- Location of Heard Island and McDonald Islands on the globe
- Interactive map of Allison Glacier (Heard Island)
- Type: ice stream
- Location: Heard Island Territory of Heard Island and McDonald Islands Australia
- Coordinates: 53°04′S 73°24′E﻿ / ﻿53.067°S 73.400°E
- Thickness: approximately 55 meters
- Terminus: immediately south of Cape Gazert
- Status: Retreating

= Allison Glacier (Heard Island) =

Glacier on Heard Island, Indian Ocean

Allison Glacier is an ice stream on the west side of Heard Island in the southern Indian Ocean. Allison Glacier flows from Big Ben massif down to the sea to the south of Cape Gazert.
To the north of Allison Glacier is Vahsel Glacier, whose terminus is at South West Bay, between Erratic Point and Cape Gazert. Immediately to the north of Vahsel Glacier is Schmidt Glacier, whose terminus is located between Mount Drygalski and North West Cornice.

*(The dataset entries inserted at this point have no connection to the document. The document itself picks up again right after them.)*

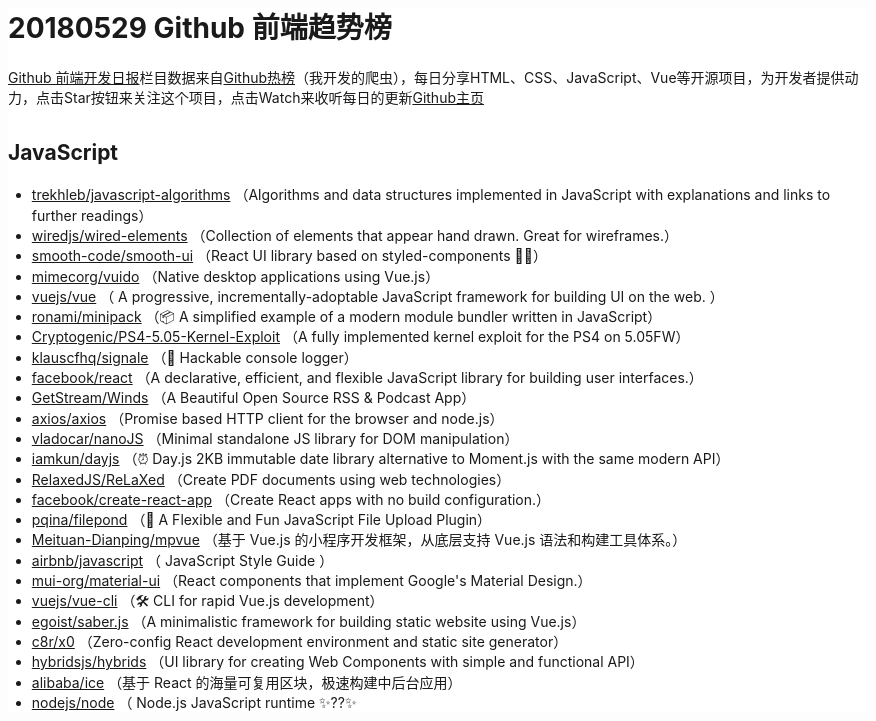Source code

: # 20180529 Github 前端趋势榜

[Github 前端开发日报](https://qdkfweb.cn/c/news)栏目数据来自[Github热榜](https://github.qdkfweb.cn/)（我开发的爬虫），每日分享HTML、CSS、JavaScript、Vue等开源项目，为开发者提供动力，点击Star按钮来关注这个项目，点击Watch来收听每日的更新[Github主页](https://github.com/kujian/githubTrending)
## JavaScript

* [trekhleb/javascript-algorithms](https://github.com/trekhleb/javascript-algorithms) （Algorithms and data structures implemented in JavaScript with explanations and links to further readings）
* [wiredjs/wired-elements](https://github.com/wiredjs/wired-elements) （Collection of elements that appear hand drawn. Great for wireframes.）
* [smooth-code/smooth-ui](https://github.com/smooth-code/smooth-ui) （React UI library based on styled-components 💅🍭）
* [mimecorg/vuido](https://github.com/mimecorg/vuido) （Native desktop applications using Vue.js）
* [vuejs/vue](https://github.com/vuejs/vue) （
        A progressive, incrementally-adoptable JavaScript framework for building UI on the web.
      ）
* [ronami/minipack](https://github.com/ronami/minipack) （📦 A simplified example of a modern module bundler written in JavaScript）
* [Cryptogenic/PS4-5.05-Kernel-Exploit](https://github.com/Cryptogenic/PS4-5.05-Kernel-Exploit) （A fully implemented kernel exploit for the PS4 on 5.05FW）
* [klauscfhq/signale](https://github.com/klauscfhq/signale) （👋 Hackable console logger）
* [facebook/react](https://github.com/facebook/react) （A declarative, efficient, and flexible JavaScript library for building user interfaces.）
* [GetStream/Winds](https://github.com/GetStream/Winds) （A Beautiful Open Source RSS &amp; Podcast App）
* [axios/axios](https://github.com/axios/axios) （Promise based HTTP client for the browser and node.js）
* [vladocar/nanoJS](https://github.com/vladocar/nanoJS) （Minimal standalone JS library for DOM manipulation）
* [iamkun/dayjs](https://github.com/iamkun/dayjs) （⏰ Day.js 2KB immutable date library alternative to Moment.js with the same modern API）
* [RelaxedJS/ReLaXed](https://github.com/RelaxedJS/ReLaXed) （Create PDF documents using web technologies）
* [facebook/create-react-app](https://github.com/facebook/create-react-app) （Create React apps with no build configuration.）
* [pqina/filepond](https://github.com/pqina/filepond) （🌊 A Flexible and Fun JavaScript File Upload Plugin）
* [Meituan-Dianping/mpvue](https://github.com/Meituan-Dianping/mpvue) （基于 Vue.js 的小程序开发框架，从底层支持 Vue.js 语法和构建工具体系。）
* [airbnb/javascript](https://github.com/airbnb/javascript) （
        JavaScript Style Guide
      ）
* [mui-org/material-ui](https://github.com/mui-org/material-ui) （React components that implement Google's Material Design.）
* [vuejs/vue-cli](https://github.com/vuejs/vue-cli) （🛠️ CLI for rapid Vue.js development）
* [egoist/saber.js](https://github.com/egoist/saber.js) （A minimalistic framework for building static website using Vue.js）
* [c8r/x0](https://github.com/c8r/x0) （Zero-config React development environment and static site generator）
* [hybridsjs/hybrids](https://github.com/hybridsjs/hybrids) （UI library for creating Web Components with simple and functional API）
* [alibaba/ice](https://github.com/alibaba/ice) （基于 React 的海量可复用区块，极速构建中后台应用）
* [nodejs/node](https://github.com/nodejs/node) （
        Node.js JavaScript runtime ✨??✨
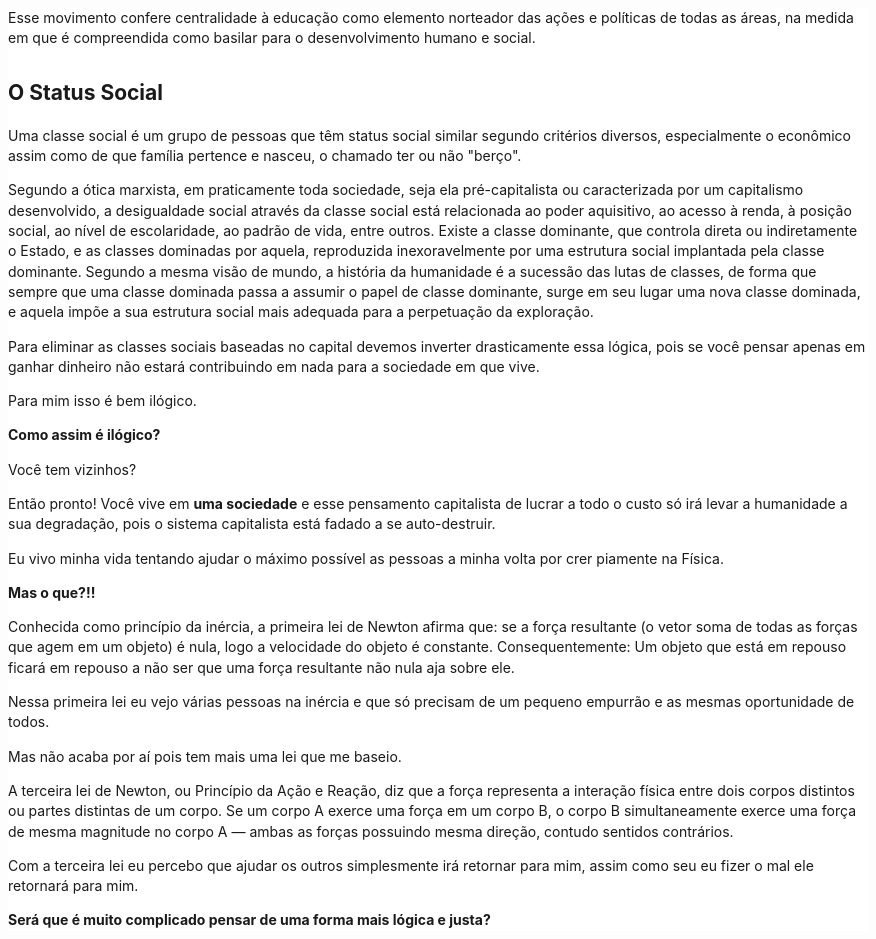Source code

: Esse movimento confere centralidade à educação como elemento norteador das ações e políticas de todas as áreas, na medida em que é compreendida como basilar para o desenvolvimento humano e social.

## O Status Social

Uma classe social é um grupo de pessoas que têm status social similar segundo critérios diversos, especialmente o econômico assim como de que família pertence e nasceu, o chamado ter ou não "berço".

Segundo a ótica marxista, em praticamente toda sociedade, seja ela pré-capitalista ou caracterizada por um capitalismo desenvolvido, a desigualdade social através da classe social está relacionada ao poder aquisitivo, ao acesso à renda, à posição social, ao nível de escolaridade, ao padrão de vida, entre outros. Existe a classe dominante, que controla direta ou indiretamente o Estado, e as classes dominadas por aquela, reproduzida inexoravelmente por uma estrutura social implantada pela classe dominante. Segundo a mesma visão de mundo, a história da humanidade é a sucessão das lutas de classes, de forma que sempre que uma classe dominada passa a assumir o papel de classe dominante, surge em seu lugar uma nova classe dominada, e aquela impõe a sua estrutura social mais adequada para a perpetuação da exploração.

Para eliminar as classes sociais baseadas no capital devemos inverter drasticamente essa lógica, pois se você pensar apenas em ganhar dinheiro não estará contribuindo em nada para a sociedade em que vive.

Para mim isso é bem ilógico.

**Como assim é ilógico?**

Você tem vizinhos?

Então pronto! Você vive em **uma sociedade** e esse pensamento capitalista de lucrar a todo o custo só irá levar a humanidade a sua degradação, pois o sistema capitalista está fadado a se auto-destruir.

Eu vivo minha vida tentando ajudar o máximo possível as pessoas a minha volta por crer piamente na Física.

**Mas o que?!!**

Conhecida como princípio da inércia, a primeira lei de Newton afirma que: se a força resultante (o vetor soma de todas as forças que agem em um objeto) é nula, logo a velocidade do objeto é constante. Consequentemente:
Um objeto que está em repouso ficará em repouso a não ser que uma força resultante não nula aja sobre ele.

Nessa primeira lei eu vejo várias pessoas na inércia e que só precisam de um pequeno empurrão e as mesmas oportunidade de todos.

Mas não acaba por aí pois tem mais uma lei que me baseio.

A terceira lei de Newton, ou Princípio da Ação e Reação, diz que a força representa a interação física entre dois corpos distintos ou partes distintas de um corpo. Se um corpo A exerce uma força em um corpo B, o corpo B simultaneamente exerce uma força de mesma magnitude no corpo A — ambas as forças possuindo mesma direção, contudo sentidos contrários.

Com a terceira lei eu percebo que ajudar os outros simplesmente irá retornar para mim, assim como seu eu fizer o mal ele retornará para mim.

**Será que é muito complicado pensar de uma forma mais lógica e justa?**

To the south of Allison Glacier is Abbotsmith Glacier, while Cape Gazert is immediately west.

==Discovery and naming==
Allison Glacier was named after Ian Allison, an Australian glaciologist who carried out glaciological research in this area in 1971 for the Australian Antarctic Division during the French-Australian Antarctic Expedition.